Individuals are great opportunities to not just develop a skill set but to build self-confidence and mental toughness. Give players drills that you know they will struggle with and allow them to fail initially. Creating opportunities for players to compete with themselves is great especially when season is months away. When they reach a goal that they first felt was unreachable it can be a very powerful thing psychologically. Make sure you plan it out well and that any challenges you do provide are reachable but not without a great deal of work.
One of the things you must do as a coach is always be looking for new ways to teach the same things. Find new ways to do a ball handling drill, passing drills, or shooting drills. The learning plateau is very real when it comes to skill development, especially when dealing with over achievers or kids with high skill sets. Do not let your individuals become boring, your players should always look forward to learning new drills or receiving a new challenge from a coach. Do not hesitate to make up drills; some of the best drills I use have been made up minutes after finishing an individual. That’s when my mind seems to want to create, the rest of the time it stays dormant.

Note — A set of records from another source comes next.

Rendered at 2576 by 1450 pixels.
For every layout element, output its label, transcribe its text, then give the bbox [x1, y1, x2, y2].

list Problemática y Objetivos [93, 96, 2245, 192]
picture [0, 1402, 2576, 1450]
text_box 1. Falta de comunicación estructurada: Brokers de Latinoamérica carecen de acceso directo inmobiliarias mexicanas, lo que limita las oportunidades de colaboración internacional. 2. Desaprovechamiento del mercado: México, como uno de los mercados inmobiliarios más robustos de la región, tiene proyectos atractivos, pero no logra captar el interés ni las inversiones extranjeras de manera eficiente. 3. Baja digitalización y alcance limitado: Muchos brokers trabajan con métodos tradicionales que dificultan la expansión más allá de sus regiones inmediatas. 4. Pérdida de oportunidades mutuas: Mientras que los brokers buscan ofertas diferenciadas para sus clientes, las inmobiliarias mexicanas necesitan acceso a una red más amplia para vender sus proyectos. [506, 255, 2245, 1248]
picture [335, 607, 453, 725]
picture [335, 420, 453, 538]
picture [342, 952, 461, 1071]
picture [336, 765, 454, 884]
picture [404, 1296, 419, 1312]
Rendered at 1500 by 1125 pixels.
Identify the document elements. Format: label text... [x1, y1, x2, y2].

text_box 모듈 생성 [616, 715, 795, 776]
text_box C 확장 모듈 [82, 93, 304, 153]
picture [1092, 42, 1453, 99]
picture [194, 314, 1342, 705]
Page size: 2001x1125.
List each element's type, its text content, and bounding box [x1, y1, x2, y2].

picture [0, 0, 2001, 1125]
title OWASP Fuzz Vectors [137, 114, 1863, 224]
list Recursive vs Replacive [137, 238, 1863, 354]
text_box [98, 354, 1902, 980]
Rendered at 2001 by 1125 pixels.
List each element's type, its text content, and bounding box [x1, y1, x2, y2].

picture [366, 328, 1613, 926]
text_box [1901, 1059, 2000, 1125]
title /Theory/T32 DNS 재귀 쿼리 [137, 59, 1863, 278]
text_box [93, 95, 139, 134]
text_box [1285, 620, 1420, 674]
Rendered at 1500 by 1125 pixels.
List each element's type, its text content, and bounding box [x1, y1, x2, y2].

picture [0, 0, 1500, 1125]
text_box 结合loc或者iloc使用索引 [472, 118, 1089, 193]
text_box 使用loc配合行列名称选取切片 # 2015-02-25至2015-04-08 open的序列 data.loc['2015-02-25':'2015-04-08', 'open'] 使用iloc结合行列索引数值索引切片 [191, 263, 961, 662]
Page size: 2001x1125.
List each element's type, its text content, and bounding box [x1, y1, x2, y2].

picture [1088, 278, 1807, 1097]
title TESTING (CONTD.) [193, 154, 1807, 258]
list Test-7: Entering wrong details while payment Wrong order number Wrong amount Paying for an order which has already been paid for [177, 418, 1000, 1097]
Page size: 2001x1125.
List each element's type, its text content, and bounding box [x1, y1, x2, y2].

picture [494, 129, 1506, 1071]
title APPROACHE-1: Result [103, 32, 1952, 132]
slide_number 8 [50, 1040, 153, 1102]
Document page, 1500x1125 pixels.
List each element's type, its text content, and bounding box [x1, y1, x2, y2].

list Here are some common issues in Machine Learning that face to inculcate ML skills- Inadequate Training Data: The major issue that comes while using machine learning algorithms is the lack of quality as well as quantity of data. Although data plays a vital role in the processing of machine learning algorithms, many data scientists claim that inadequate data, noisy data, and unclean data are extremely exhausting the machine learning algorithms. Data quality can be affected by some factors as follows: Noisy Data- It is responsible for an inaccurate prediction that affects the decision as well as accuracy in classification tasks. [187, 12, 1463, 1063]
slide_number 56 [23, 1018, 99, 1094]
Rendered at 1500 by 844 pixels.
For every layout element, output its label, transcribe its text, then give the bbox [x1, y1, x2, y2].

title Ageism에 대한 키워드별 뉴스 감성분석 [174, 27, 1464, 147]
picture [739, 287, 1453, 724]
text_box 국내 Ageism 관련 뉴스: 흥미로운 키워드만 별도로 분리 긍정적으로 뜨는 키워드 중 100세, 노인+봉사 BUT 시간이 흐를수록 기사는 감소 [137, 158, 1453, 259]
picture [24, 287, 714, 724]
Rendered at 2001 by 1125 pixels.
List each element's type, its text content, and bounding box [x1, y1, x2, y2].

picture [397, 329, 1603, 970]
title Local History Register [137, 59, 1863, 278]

Finally, watch film with players especially the really good ones. In my experience the really good ones need it because they don’t ever think it was their fault or that they have a deficiency until they see it on film. During the off season I like to show film of other players like Steph Curry, Chris Paul, and Tony Parker for point guards. Tim Duncan, Kevin Love, LaMarcus Aldridge, and Roy Hibbert for post players. Showing them a move or technique before going in the gym can really help some players.
It’s difficult for some players to visualize certain moves, especially in the post so this helps the learning process. During the season, I really focus on film of the actual player. Some of the best film and teaching can be done breaking down film of the 30 practices before games start. There is so much to learn from a player’s perspective that you can almost never watch enough. I am also a former video coordinator so please keep that in mind, I am a big believer in film and learning from it.
Film is a great tool to reinforce certain things without ever saying a word. If you want your player to sprint back in transition just show them film of them jogging back with their man over and over and over again. No need for commentary just let them watch, when the film is over let them assess what they saw. The other side of that is even more powerful, show a player diving for loose balls and reinforce that and I promise that habit will continue. Once season is over make highlight videos of your players showing them all the great things they did. Who doesn’t like to see themselves doing great things on the court! If serves two purposes, one player’s genuinely appreciate the fact you took the time to make this for them.
I promise they will go home and watch a million times and if they are guys they will show it to anyone that ever enters their room or apartment! Secondly, it’s a carrot to keep working during the off season and improve for the following year which is really what it’s all about. Get better every day so you can do things you have never done.
As an assistant at the University of Tulsa Britney Brown and I created this video http://www.youtube.com/watch?v=3ZpVIeybJDg&feature=youtu.be for our guards to use during the summer while they were at home in order to keep their skills sharp. There are numerous drills in this video for every stage of player development.